#### Description of the task
Below are some records. Print exactly the lines between the one holding "7: (411, 109, 1.04)" and the one holding "59: (369, 166, 0.89)", inclusive, and nothing else.

● ● ●

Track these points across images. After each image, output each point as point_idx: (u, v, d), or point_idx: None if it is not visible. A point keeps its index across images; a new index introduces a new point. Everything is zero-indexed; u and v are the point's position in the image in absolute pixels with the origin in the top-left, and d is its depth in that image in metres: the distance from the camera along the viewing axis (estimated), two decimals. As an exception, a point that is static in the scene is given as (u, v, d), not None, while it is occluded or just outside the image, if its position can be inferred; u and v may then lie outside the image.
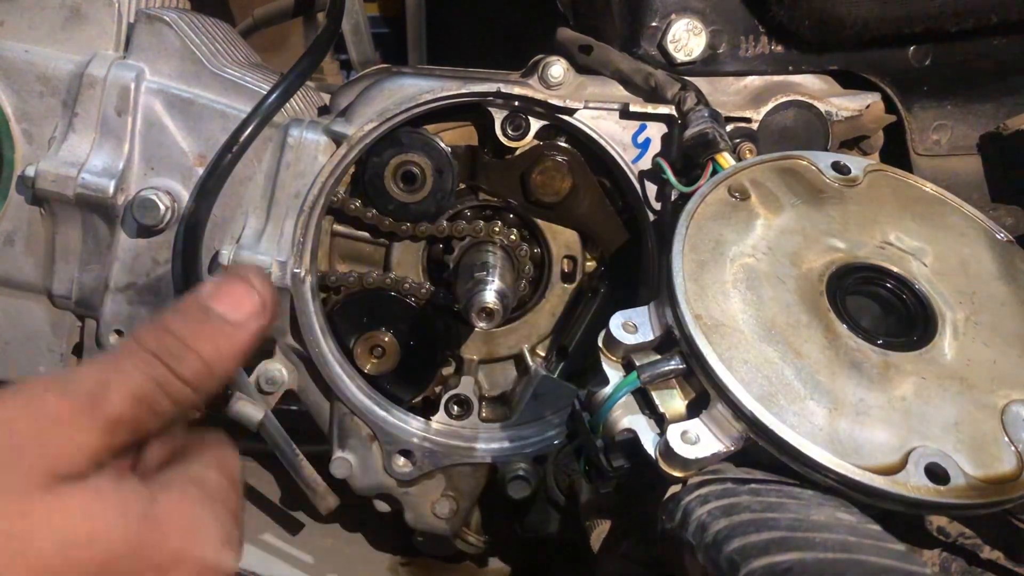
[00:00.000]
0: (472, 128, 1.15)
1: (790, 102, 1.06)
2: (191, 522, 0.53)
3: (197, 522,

● ● ●

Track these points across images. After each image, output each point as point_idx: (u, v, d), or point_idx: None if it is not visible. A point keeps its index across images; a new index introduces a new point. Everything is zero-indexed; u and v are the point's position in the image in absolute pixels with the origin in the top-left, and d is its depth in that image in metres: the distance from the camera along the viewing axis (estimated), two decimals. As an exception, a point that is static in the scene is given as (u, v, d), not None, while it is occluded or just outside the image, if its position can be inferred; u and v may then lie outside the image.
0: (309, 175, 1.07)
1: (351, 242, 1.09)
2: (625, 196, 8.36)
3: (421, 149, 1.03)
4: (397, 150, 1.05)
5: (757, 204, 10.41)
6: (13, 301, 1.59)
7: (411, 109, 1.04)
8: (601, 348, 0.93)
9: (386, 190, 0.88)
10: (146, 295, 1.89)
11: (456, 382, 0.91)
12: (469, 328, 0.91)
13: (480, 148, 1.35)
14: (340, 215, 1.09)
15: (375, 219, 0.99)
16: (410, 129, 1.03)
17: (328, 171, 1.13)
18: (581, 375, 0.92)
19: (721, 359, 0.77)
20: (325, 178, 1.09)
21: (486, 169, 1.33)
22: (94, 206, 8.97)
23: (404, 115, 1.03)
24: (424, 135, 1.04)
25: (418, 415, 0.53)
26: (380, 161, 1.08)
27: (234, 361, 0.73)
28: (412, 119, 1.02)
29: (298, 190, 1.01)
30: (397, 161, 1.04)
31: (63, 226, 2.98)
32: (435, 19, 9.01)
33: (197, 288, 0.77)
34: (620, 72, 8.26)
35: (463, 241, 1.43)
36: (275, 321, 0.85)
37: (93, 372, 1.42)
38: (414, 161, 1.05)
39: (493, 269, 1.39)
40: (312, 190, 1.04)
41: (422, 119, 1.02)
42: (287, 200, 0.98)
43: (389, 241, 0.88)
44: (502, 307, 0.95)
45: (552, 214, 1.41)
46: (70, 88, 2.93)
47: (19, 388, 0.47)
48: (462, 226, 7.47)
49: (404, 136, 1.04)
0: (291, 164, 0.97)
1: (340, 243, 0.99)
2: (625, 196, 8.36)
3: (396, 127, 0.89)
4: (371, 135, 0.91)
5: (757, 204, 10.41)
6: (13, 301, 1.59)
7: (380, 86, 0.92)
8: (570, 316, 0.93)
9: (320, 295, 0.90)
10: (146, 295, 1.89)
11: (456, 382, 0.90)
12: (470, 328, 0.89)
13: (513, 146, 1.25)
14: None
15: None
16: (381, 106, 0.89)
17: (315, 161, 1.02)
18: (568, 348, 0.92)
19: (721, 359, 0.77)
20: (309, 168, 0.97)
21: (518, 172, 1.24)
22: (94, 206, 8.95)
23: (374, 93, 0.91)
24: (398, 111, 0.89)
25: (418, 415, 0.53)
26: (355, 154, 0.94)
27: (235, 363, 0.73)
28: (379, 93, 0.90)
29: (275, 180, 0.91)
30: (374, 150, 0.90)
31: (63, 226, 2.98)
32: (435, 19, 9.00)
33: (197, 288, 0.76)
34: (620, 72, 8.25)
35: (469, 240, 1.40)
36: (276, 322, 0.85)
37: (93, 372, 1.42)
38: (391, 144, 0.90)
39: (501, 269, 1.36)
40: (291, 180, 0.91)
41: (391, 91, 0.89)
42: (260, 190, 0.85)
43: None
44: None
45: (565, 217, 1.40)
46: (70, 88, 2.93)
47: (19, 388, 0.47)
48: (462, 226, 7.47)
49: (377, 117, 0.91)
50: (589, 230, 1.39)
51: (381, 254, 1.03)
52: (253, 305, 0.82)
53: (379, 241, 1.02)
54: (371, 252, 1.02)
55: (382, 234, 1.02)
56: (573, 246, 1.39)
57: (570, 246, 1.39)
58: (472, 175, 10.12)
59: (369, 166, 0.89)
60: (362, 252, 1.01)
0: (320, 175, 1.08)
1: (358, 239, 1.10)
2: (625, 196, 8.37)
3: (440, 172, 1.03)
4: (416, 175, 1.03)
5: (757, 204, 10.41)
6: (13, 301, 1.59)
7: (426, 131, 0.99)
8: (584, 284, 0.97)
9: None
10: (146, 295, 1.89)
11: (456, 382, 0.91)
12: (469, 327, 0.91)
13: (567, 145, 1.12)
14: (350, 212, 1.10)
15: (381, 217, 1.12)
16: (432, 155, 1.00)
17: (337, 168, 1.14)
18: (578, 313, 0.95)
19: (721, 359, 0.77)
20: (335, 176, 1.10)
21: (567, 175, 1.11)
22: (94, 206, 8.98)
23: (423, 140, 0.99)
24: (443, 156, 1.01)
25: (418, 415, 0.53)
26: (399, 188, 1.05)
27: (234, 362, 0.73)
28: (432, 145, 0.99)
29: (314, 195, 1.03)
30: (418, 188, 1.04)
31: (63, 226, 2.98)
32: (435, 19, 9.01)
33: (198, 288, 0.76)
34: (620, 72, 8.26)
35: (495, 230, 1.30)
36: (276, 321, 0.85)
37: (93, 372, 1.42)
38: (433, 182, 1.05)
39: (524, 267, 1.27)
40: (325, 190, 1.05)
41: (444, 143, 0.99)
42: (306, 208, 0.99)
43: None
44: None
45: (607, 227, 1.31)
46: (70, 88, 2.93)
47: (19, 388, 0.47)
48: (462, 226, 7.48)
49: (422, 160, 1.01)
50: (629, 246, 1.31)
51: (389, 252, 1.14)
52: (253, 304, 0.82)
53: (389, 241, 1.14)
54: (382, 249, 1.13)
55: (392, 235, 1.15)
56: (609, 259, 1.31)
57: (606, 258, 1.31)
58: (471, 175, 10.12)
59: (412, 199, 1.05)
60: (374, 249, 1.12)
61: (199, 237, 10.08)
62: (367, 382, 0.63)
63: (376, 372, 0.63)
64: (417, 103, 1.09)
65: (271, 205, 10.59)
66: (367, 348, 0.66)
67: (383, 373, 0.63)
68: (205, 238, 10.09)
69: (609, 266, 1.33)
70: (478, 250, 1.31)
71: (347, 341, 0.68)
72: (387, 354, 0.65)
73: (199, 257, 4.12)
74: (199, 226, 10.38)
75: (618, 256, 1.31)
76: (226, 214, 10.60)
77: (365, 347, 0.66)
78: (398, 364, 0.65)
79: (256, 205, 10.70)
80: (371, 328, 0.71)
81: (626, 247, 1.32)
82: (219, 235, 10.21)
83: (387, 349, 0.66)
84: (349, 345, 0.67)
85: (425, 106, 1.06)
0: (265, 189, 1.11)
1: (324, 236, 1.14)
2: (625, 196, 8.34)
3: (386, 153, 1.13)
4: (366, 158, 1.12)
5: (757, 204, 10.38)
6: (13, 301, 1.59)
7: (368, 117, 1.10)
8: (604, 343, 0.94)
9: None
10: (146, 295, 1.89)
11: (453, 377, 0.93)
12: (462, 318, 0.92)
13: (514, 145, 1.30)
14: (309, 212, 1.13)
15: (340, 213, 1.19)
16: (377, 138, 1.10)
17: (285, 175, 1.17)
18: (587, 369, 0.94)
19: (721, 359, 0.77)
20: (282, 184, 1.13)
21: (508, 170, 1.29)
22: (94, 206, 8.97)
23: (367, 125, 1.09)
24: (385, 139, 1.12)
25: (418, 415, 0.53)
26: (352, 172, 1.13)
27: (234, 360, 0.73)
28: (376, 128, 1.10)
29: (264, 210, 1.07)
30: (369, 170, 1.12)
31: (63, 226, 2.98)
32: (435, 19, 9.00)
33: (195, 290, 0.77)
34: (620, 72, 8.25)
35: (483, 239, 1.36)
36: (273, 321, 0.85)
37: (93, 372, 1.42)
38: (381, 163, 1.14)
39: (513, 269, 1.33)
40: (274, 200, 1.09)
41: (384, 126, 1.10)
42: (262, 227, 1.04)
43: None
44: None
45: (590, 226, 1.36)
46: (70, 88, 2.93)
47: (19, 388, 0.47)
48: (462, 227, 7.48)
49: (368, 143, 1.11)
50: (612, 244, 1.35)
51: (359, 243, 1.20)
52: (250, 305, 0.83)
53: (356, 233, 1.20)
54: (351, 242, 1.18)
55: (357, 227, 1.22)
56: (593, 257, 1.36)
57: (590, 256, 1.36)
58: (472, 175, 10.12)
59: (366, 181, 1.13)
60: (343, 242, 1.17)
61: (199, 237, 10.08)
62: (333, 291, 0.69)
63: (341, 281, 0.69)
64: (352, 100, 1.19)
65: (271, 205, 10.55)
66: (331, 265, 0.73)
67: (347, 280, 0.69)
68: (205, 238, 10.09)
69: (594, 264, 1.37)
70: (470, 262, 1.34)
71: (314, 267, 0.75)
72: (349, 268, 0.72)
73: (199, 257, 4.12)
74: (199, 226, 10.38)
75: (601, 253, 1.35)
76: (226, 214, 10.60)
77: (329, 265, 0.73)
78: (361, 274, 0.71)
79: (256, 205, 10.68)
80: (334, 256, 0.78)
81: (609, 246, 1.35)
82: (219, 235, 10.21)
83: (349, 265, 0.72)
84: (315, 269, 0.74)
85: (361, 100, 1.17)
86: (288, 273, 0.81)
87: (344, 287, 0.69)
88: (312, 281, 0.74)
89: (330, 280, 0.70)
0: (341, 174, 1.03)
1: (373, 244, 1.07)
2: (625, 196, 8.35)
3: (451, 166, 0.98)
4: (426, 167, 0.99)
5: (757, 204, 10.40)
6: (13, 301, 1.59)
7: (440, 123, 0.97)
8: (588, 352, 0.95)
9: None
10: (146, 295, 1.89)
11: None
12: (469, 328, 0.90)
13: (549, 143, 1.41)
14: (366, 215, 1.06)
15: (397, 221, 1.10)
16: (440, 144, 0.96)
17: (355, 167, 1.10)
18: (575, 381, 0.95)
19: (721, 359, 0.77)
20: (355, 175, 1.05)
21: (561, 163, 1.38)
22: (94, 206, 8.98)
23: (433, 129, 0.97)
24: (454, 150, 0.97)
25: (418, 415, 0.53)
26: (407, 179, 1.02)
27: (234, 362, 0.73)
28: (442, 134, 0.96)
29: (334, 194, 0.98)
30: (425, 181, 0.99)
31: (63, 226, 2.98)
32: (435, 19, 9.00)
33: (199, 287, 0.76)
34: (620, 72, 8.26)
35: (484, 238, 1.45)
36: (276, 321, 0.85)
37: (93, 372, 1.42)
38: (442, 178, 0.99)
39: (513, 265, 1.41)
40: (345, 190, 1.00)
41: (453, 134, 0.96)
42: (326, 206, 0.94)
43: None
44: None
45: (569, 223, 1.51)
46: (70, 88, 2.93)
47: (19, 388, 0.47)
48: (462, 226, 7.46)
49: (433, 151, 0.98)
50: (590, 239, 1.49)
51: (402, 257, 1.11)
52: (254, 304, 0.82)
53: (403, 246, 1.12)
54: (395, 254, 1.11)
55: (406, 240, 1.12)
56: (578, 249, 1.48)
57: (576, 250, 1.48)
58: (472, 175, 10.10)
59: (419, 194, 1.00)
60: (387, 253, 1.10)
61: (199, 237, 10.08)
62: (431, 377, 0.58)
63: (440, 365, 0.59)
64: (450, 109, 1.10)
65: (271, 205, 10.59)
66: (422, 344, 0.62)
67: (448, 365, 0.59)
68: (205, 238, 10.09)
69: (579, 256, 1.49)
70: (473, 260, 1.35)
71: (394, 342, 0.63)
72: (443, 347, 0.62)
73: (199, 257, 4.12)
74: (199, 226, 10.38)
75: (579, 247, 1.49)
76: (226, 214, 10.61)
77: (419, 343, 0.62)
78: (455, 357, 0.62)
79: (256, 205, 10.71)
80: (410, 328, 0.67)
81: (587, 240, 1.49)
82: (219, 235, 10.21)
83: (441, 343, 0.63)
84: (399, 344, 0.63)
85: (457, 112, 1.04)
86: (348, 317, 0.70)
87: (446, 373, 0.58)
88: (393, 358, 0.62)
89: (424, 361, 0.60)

● ● ●

#### Response to this task
7: (411, 109, 1.04)
8: (601, 348, 0.93)
9: (386, 190, 0.88)
10: (146, 295, 1.89)
11: (456, 382, 0.91)
12: (469, 328, 0.91)
13: (480, 148, 1.35)
14: (340, 215, 1.09)
15: (375, 219, 0.99)
16: (410, 129, 1.03)
17: (328, 171, 1.13)
18: (581, 375, 0.92)
19: (721, 359, 0.77)
20: (325, 178, 1.09)
21: (486, 169, 1.33)
22: (94, 206, 8.97)
23: (404, 115, 1.03)
24: (424, 135, 1.04)
25: (418, 415, 0.53)
26: (380, 161, 1.08)
27: (234, 361, 0.73)
28: (412, 119, 1.02)
29: (298, 190, 1.01)
30: (397, 161, 1.04)
31: (63, 226, 2.98)
32: (435, 19, 9.01)
33: (197, 288, 0.77)
34: (620, 72, 8.26)
35: (463, 241, 1.43)
36: (275, 321, 0.85)
37: (93, 372, 1.42)
38: (414, 161, 1.05)
39: (493, 269, 1.39)
40: (312, 190, 1.04)
41: (422, 119, 1.02)
42: (287, 200, 0.98)
43: (389, 241, 0.88)
44: (502, 307, 0.95)
45: (552, 214, 1.41)
46: (70, 88, 2.93)
47: (19, 388, 0.47)
48: (462, 226, 7.47)
49: (404, 136, 1.04)
0: (291, 164, 0.97)
1: (340, 243, 0.99)
2: (625, 196, 8.36)
3: (396, 127, 0.89)
4: (371, 135, 0.91)
5: (757, 204, 10.41)
6: (13, 301, 1.59)
7: (380, 86, 0.92)
8: (570, 316, 0.93)
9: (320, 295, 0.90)
10: (146, 295, 1.89)
11: (456, 382, 0.90)
12: (470, 328, 0.89)
13: (513, 146, 1.25)
14: None
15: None
16: (381, 106, 0.89)
17: (315, 161, 1.02)
18: (568, 348, 0.92)
19: (721, 359, 0.77)
20: (309, 168, 0.97)
21: (518, 172, 1.24)
22: (94, 206, 8.95)
23: (374, 93, 0.91)
24: (398, 111, 0.89)
25: (418, 415, 0.53)
26: (355, 154, 0.94)
27: (235, 363, 0.73)
28: (379, 93, 0.90)
29: (275, 180, 0.91)
30: (374, 150, 0.90)
31: (63, 226, 2.98)
32: (435, 19, 9.00)
33: (197, 288, 0.76)
34: (620, 72, 8.25)
35: (469, 240, 1.40)
36: (276, 322, 0.85)
37: (93, 372, 1.42)
38: (391, 144, 0.90)
39: (501, 269, 1.36)
40: (291, 180, 0.91)
41: (391, 91, 0.89)
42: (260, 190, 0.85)
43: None
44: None
45: (565, 217, 1.40)
46: (70, 88, 2.93)
47: (19, 388, 0.47)
48: (462, 226, 7.47)
49: (377, 117, 0.91)
50: (589, 230, 1.39)
51: (381, 254, 1.03)
52: (253, 305, 0.82)
53: (379, 241, 1.02)
54: (371, 252, 1.02)
55: (382, 234, 1.02)
56: (573, 246, 1.39)
57: (570, 246, 1.39)
58: (472, 175, 10.12)
59: (369, 166, 0.89)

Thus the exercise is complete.